# Data provided:
▬▬▬▬▬▬▬▬▬▬
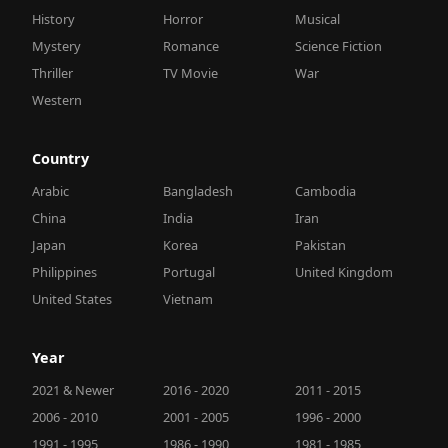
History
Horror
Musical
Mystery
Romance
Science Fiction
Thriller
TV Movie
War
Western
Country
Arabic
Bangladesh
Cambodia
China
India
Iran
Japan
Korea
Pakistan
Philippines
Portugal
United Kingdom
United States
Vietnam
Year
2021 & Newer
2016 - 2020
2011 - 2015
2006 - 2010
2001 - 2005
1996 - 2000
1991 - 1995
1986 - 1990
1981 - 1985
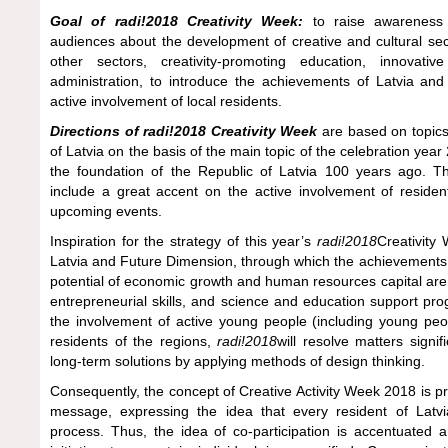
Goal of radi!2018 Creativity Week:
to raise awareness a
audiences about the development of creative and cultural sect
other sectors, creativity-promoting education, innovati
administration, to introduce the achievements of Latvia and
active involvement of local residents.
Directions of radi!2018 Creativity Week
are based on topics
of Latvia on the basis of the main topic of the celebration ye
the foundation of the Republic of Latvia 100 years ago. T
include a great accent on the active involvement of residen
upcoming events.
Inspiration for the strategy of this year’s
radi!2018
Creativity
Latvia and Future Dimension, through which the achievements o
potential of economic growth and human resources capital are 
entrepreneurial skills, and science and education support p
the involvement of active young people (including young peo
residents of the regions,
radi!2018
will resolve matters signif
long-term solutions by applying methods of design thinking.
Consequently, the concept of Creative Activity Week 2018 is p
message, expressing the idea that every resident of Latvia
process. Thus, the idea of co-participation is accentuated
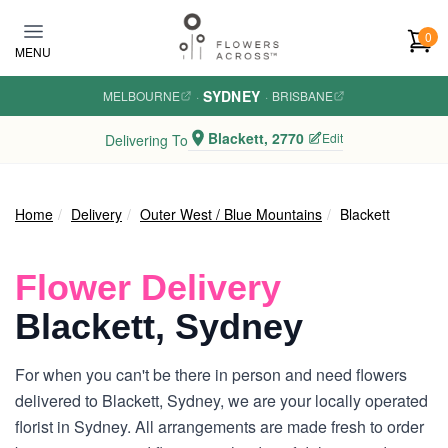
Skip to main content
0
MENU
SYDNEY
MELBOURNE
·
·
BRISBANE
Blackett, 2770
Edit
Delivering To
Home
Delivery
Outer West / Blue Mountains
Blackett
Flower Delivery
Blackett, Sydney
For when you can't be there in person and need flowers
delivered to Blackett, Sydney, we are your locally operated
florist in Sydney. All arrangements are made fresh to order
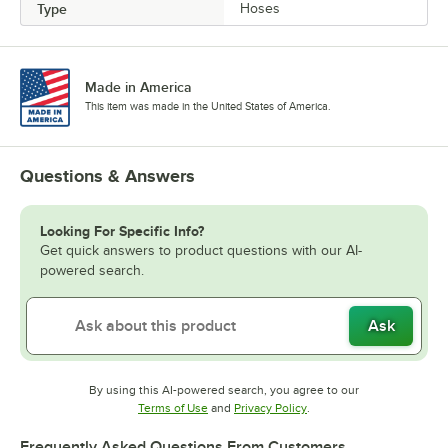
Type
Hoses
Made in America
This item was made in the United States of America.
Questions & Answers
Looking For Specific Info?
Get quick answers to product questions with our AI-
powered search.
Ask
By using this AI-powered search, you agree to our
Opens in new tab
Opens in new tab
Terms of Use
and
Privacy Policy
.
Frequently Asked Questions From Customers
▬▬▬▬▬▬▬▬▬▬
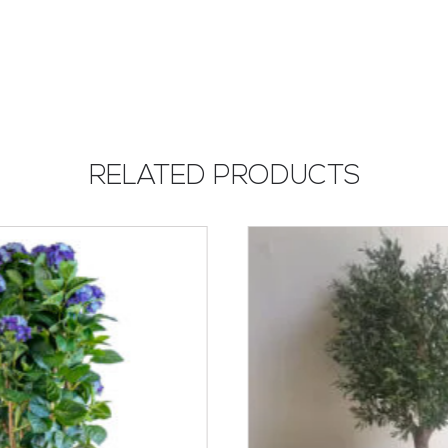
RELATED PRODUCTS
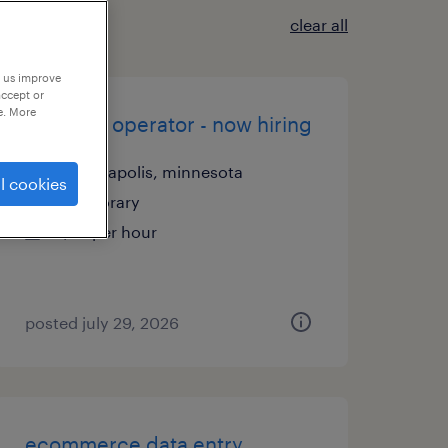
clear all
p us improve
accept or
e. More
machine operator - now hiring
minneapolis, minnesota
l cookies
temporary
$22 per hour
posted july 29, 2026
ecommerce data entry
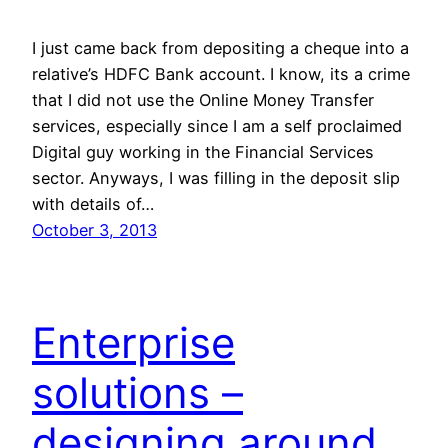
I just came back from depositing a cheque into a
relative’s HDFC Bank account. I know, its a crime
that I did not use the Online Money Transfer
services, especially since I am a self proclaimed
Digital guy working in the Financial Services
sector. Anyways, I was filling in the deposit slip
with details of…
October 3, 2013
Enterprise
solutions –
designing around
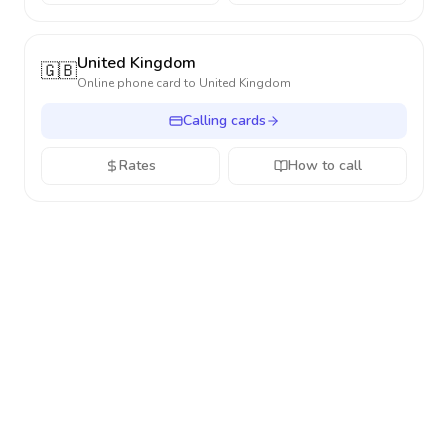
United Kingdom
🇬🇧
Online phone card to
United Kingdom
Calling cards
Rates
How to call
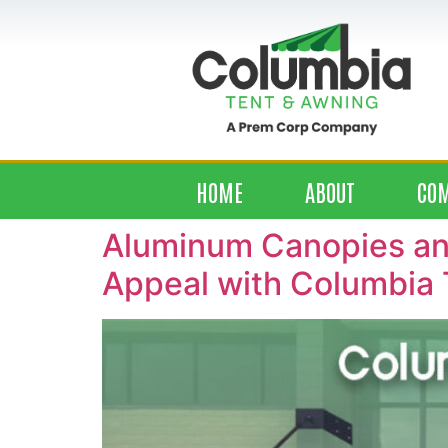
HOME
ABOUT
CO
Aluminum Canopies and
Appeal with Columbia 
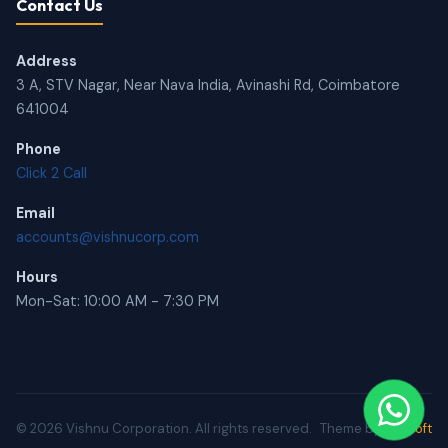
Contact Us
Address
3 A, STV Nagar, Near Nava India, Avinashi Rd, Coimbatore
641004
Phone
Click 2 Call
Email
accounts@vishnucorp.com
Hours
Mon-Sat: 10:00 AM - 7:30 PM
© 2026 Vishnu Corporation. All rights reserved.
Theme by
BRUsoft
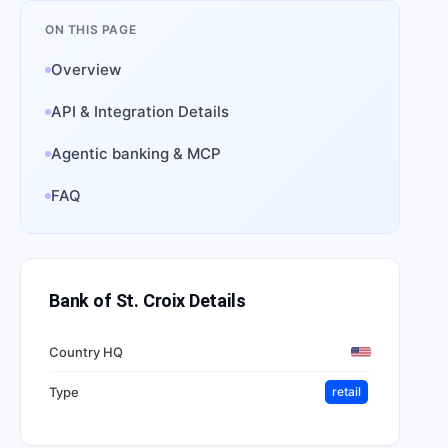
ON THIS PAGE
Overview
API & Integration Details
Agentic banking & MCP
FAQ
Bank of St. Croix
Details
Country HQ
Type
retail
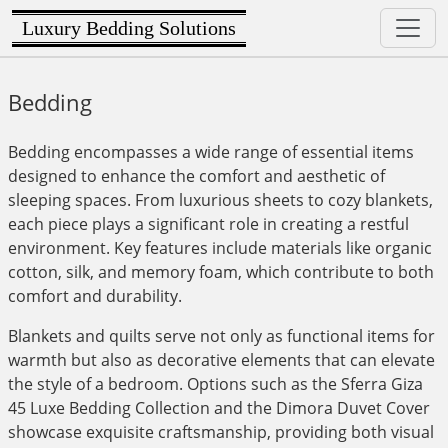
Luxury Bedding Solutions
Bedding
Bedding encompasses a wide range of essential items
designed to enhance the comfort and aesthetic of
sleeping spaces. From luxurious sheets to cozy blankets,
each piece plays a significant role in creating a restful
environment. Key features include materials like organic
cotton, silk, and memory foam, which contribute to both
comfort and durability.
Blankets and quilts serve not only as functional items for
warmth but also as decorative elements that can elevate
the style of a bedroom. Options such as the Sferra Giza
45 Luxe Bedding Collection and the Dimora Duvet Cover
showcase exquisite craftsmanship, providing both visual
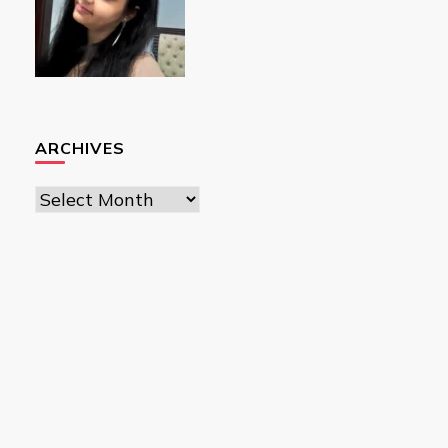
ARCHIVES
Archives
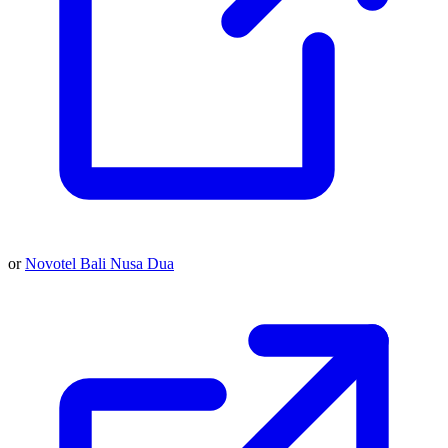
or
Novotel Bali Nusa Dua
▬▬▬▬▬▬▬▬▬▬
# Brief:
Would you write out exactly the lines above, starting at the line containing "45 Luxe Bedding" and stopping after the line containing "Novotel Bali Nusa Dua"? Omit the pictures.

# Your response:
45 Luxe Bedding Collection and the Dimora Duvet Cover
showcase exquisite craftsmanship, providing both visual
ARCHIVES
Archives
or
Novotel Bali Nusa Dua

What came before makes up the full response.